ABSTRACT

Globally humankind is facing a great challenge of achieving food security for the ever growing population and growing per capita incomes particularly in the emerging giant economies like Brazil, Russia, India, China, and South Africa. The urgent need to decrease poverty and undernourishment while protecting the environment means delicately balancing development and sustainability resulting in increased additional pressure on the global food production system. In the foreseeable future agriculture will continue to be the backbone of economies in Africa and South Asia in spite of growing incomes and urbanization, globalization, and the declining contribution of agricultural income to gross domestic product (GDP) of the developing (in sub-Saharan Africa with 35% contribution to GDP agriculture employs 70% population) as well as emerging economies like India (with 18% contribution to GDP agriculture employs 65% population).
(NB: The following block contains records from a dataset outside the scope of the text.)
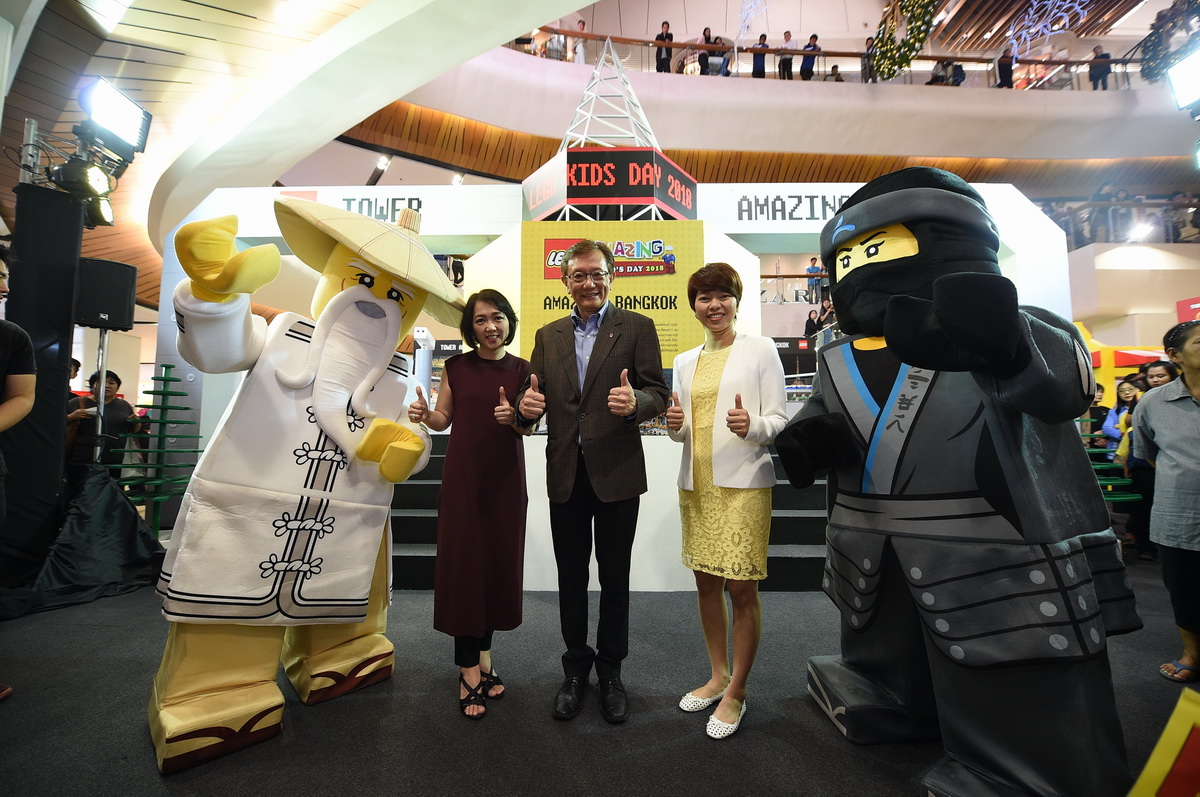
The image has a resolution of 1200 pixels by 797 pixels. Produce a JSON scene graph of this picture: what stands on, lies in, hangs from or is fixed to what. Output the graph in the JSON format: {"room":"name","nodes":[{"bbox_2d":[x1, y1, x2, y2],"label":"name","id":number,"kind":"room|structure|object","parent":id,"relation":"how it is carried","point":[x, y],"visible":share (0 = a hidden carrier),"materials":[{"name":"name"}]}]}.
{"room":"event hall","nodes":[
{"label":"event hall","id":0,"kind":"room"},
{"bbox_2d":[77,76,151,160],"label":"stage light","id":1,"kind":"object","parent":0,"point":[120,133],"visible":0.95,"materials":[{"name":"black metal"}]},
{"bbox_2d":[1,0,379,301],"label":"wooden ceiling","id":2,"kind":"structure","parent":0,"point":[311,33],"materials":[{"name":"brown wood"}]},
{"bbox_2d":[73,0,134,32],"label":"ceiling light","id":3,"kind":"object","parent":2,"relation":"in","point":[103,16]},
{"bbox_2d":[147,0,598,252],"label":"curved beam","id":4,"kind":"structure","parent":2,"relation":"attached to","point":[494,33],"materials":[{"name":"white paint"}]},
{"bbox_2d":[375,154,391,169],"label":"spotlight","id":5,"kind":"object","parent":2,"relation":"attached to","point":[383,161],"visible":0.96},
{"bbox_2d":[0,551,1199,796],"label":"floor","id":6,"kind":"structure","parent":0,"point":[839,754],"materials":[{"name":"grey carpet"}]},
{"bbox_2d":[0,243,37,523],"label":"person","id":7,"kind":"object","parent":6,"relation":"on","point":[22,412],"visible":0.98},
{"bbox_2d":[1,188,83,582],"label":"black column","id":8,"kind":"object","parent":6,"relation":"on","point":[62,414],"visible":0.82,"materials":[{"name":"black"}]},
{"bbox_2d":[54,153,117,227],"label":"stage light","id":9,"kind":"object","parent":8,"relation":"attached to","point":[104,207],"visible":0.87,"materials":[{"name":"black metal"}]},
{"bbox_2d":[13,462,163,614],"label":"black cloth","id":10,"kind":"object","parent":6,"relation":"on","point":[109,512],"visible":0.9,"materials":[{"name":"black fabric"}]},
{"bbox_2d":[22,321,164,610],"label":"speaker stand","id":11,"kind":"object","parent":6,"relation":"on","point":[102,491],"visible":0.87,"materials":[{"name":"black fabric"}]},
{"bbox_2d":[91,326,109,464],"label":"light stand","id":12,"kind":"object","parent":6,"relation":"on","point":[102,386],"visible":0.48,"materials":[{"name":"silver metal"}]},
{"bbox_2d":[76,257,137,330],"label":"loudspeaker","id":13,"kind":"object","parent":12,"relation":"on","point":[120,326],"visible":0.87,"materials":[{"name":"black plastic"}]},
{"bbox_2d":[67,367,141,490],"label":"person","id":14,"kind":"object","parent":6,"relation":"on","point":[113,379],"visible":0.57},
{"bbox_2d":[119,366,200,537],"label":"artificial tree","id":15,"kind":"object","parent":6,"relation":"on","point":[165,379],"visible":0.84,"materials":[{"name":"green plastic"}]},
{"bbox_2d":[146,189,447,772],"label":"mascot","id":16,"kind":"object","parent":6,"relation":"on","point":[200,695],"visible":0.98},
{"bbox_2d":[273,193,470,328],"label":"straw hat","id":17,"kind":"object","parent":16,"relation":"on","point":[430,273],"visible":0.94,"materials":[{"name":"fabric"}]},
{"bbox_2d":[406,288,531,717],"label":"woman","id":18,"kind":"object","parent":6,"relation":"on","point":[489,435],"visible":0.97},
{"bbox_2d":[515,238,667,720],"label":"man","id":19,"kind":"object","parent":6,"relation":"on","point":[590,365],"visible":0.99},
{"bbox_2d":[390,432,830,592],"label":"stage steps","id":20,"kind":"structure","parent":6,"relation":"on","point":[416,486],"materials":[{"name":"black carpet"}]},
{"bbox_2d":[160,182,1073,591],"label":"exhibition booth","id":21,"kind":"object","parent":6,"relation":"on","point":[480,228],"visible":0.43,"materials":[{"name":"white"}]},
{"bbox_2d":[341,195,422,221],"label":"wall lettering","id":22,"kind":"object","parent":21,"relation":"attached to","point":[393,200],"visible":0.76,"materials":[{"name":"black"}]},
{"bbox_2d":[521,145,698,223],"label":"sign","id":23,"kind":"object","parent":21,"relation":"attached to","point":[602,196],"visible":0.86,"materials":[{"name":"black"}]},
{"bbox_2d":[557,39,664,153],"label":"tower model","id":24,"kind":"object","parent":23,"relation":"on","point":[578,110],"visible":0.82,"materials":[{"name":"metal"}]},
{"bbox_2d":[520,221,706,366],"label":"yellow poster","id":25,"kind":"object","parent":21,"relation":"attached to","point":[543,282],"visible":0.56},
{"bbox_2d":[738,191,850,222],"label":"wall lettering","id":26,"kind":"object","parent":21,"relation":"attached to","point":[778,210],"visible":0.84,"materials":[{"name":"black"}]},
{"bbox_2d":[666,260,788,740],"label":"woman","id":27,"kind":"object","parent":6,"relation":"on","point":[708,412],"visible":0.99},
{"bbox_2d":[781,158,1144,796],"label":"mascot","id":28,"kind":"object","parent":6,"relation":"on","point":[956,435],"visible":0.99},
{"bbox_2d":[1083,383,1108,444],"label":"person","id":29,"kind":"object","parent":6,"relation":"on","point":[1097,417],"visible":0.3},
{"bbox_2d":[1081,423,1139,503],"label":"artificial tree","id":30,"kind":"object","parent":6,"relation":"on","point":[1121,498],"visible":0.33,"materials":[{"name":"green"}]},
{"bbox_2d":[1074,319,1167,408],"label":"tent","id":31,"kind":"object","parent":6,"relation":"on","point":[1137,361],"visible":0.37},
{"bbox_2d":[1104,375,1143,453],"label":"woman","id":32,"kind":"object","parent":6,"relation":"on","point":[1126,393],"visible":0.31},
{"bbox_2d":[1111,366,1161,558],"label":"woman","id":33,"kind":"object","parent":6,"relation":"on","point":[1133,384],"visible":0.46},
{"bbox_2d":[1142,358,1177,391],"label":"woman","id":34,"kind":"object","parent":6,"relation":"on","point":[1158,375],"visible":0.23},
{"bbox_2d":[1127,688,1199,796],"label":"yellow sign","id":35,"kind":"object","parent":6,"relation":"on","point":[1154,767],"visible":0.99,"materials":[{"name":"yellow"}]},
{"bbox_2d":[1131,320,1199,682],"label":"woman","id":36,"kind":"object","parent":6,"relation":"on","point":[1158,440],"visible":1},
{"bbox_2d":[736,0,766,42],"label":"snowflake decoration","id":37,"kind":"object","parent":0,"point":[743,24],"visible":0.93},
{"bbox_2d":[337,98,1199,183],"label":"wooden soffit","id":38,"kind":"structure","parent":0,"point":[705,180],"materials":[{"name":"brown wood"}]},
{"bbox_2d":[398,38,1196,165],"label":"balcony wall","id":39,"kind":"object","parent":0,"point":[536,63],"visible":0.73,"materials":[{"name":"white paint"}]},
{"bbox_2d":[545,27,568,61],"label":"person","id":40,"kind":"object","parent":39,"relation":"in","point":[560,38],"visible":0.72},
{"bbox_2d":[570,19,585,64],"label":"person","id":41,"kind":"object","parent":39,"relation":"in","point":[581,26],"visible":0.45},
{"bbox_2d":[654,20,673,74],"label":"person","id":42,"kind":"object","parent":39,"relation":"in","point":[668,26],"visible":0.77},
{"bbox_2d":[697,26,716,75],"label":"person","id":43,"kind":"object","parent":39,"relation":"in","point":[705,31],"visible":0.74},
{"bbox_2d":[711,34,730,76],"label":"person","id":44,"kind":"object","parent":39,"relation":"in","point":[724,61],"visible":0.76},
{"bbox_2d":[751,33,768,78],"label":"person","id":45,"kind":"object","parent":39,"relation":"in","point":[759,66],"visible":0.76},
{"bbox_2d":[778,30,797,80],"label":"person","id":46,"kind":"object","parent":39,"relation":"in","point":[790,59],"visible":0.79},
{"bbox_2d":[798,33,819,79],"label":"person","id":47,"kind":"object","parent":39,"relation":"in","point":[813,45],"visible":0.79},
{"bbox_2d":[484,29,1151,89],"label":"balcony railing","id":48,"kind":"object","parent":39,"relation":"attached to","point":[956,59],"visible":0.56,"materials":[{"name":"brown wood"}]},
{"bbox_2d":[827,64,843,81],"label":"person","id":49,"kind":"object","parent":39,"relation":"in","point":[834,68],"visible":0.47},
{"bbox_2d":[1088,45,1111,89],"label":"person","id":50,"kind":"object","parent":39,"relation":"in","point":[1107,56],"visible":0.76},
{"bbox_2d":[1138,3,1199,84],"label":"christmas wreath","id":51,"kind":"object","parent":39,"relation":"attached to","point":[1154,56],"visible":0.79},
{"bbox_2d":[803,308,822,338],"label":"person","id":52,"kind":"object","parent":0,"point":[813,324],"visible":0.57},
{"bbox_2d":[805,255,823,304],"label":"person","id":53,"kind":"object","parent":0,"point":[813,268],"visible":0.81},
{"bbox_2d":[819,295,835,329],"label":"person","id":54,"kind":"object","parent":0,"point":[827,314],"visible":0.46},
{"bbox_2d":[861,35,876,82],"label":"person","id":55,"kind":"object","parent":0,"point":[870,47],"visible":0.52},
{"bbox_2d":[867,0,939,82],"label":"christmas wreath","id":56,"kind":"object","parent":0,"point":[879,66],"visible":0.95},
{"bbox_2d":[927,59,964,86],"label":"person","id":57,"kind":"object","parent":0,"point":[961,70],"visible":0.56},
{"bbox_2d":[995,46,1014,87],"label":"person","id":58,"kind":"object","parent":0,"point":[1003,63],"visible":0.7},
{"bbox_2d":[1007,0,1090,54],"label":"snowflake decoration","id":59,"kind":"object","parent":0,"point":[1048,33],"visible":0.96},
{"bbox_2d":[1065,241,1199,376],"label":"right wall","id":60,"kind":"structure","parent":0,"point":[1187,291],"materials":[{"name":"paint"}]},
{"bbox_2d":[1036,194,1199,246],"label":"balcony railing","id":61,"kind":"object","parent":60,"relation":"attached to","point":[1135,205],"visible":0.53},
{"bbox_2d":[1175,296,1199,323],"label":"red sign","id":62,"kind":"object","parent":60,"relation":"attached to","point":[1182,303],"visible":0.7,"materials":[{"name":"red"}]},
{"bbox_2d":[1164,42,1199,117],"label":"stage light","id":63,"kind":"object","parent":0,"point":[1182,94],"visible":0.99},
{"bbox_2d":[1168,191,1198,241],"label":"person","id":64,"kind":"object","parent":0,"point":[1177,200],"visible":0.73}
]}

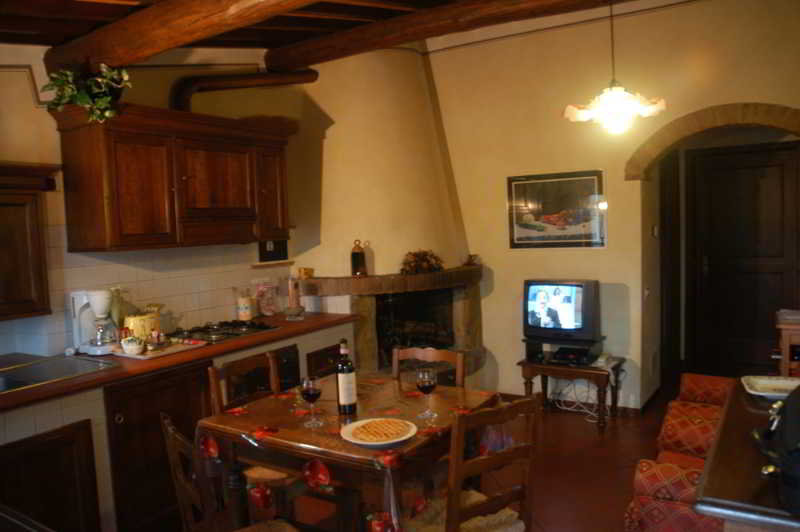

In the past 40 years, increased crop productivity with adoption of new technologies and increased agricultural inputs along with expansion of agricultural land by about 20-25% has enabled an extraordinary progress in food security and nutrition level (FAO 2002). In 2009, more than one billion people went undernourished not because there is not enough food, but people are too poor to buy food. The percentage of hungry people in the developing world had been dropping for decades (Figure 2.1) even though the number of hungry worldwide barely dipped. The food price crises in 2008 reversed these decades of gains made in the area of food production and security (Nature 2010).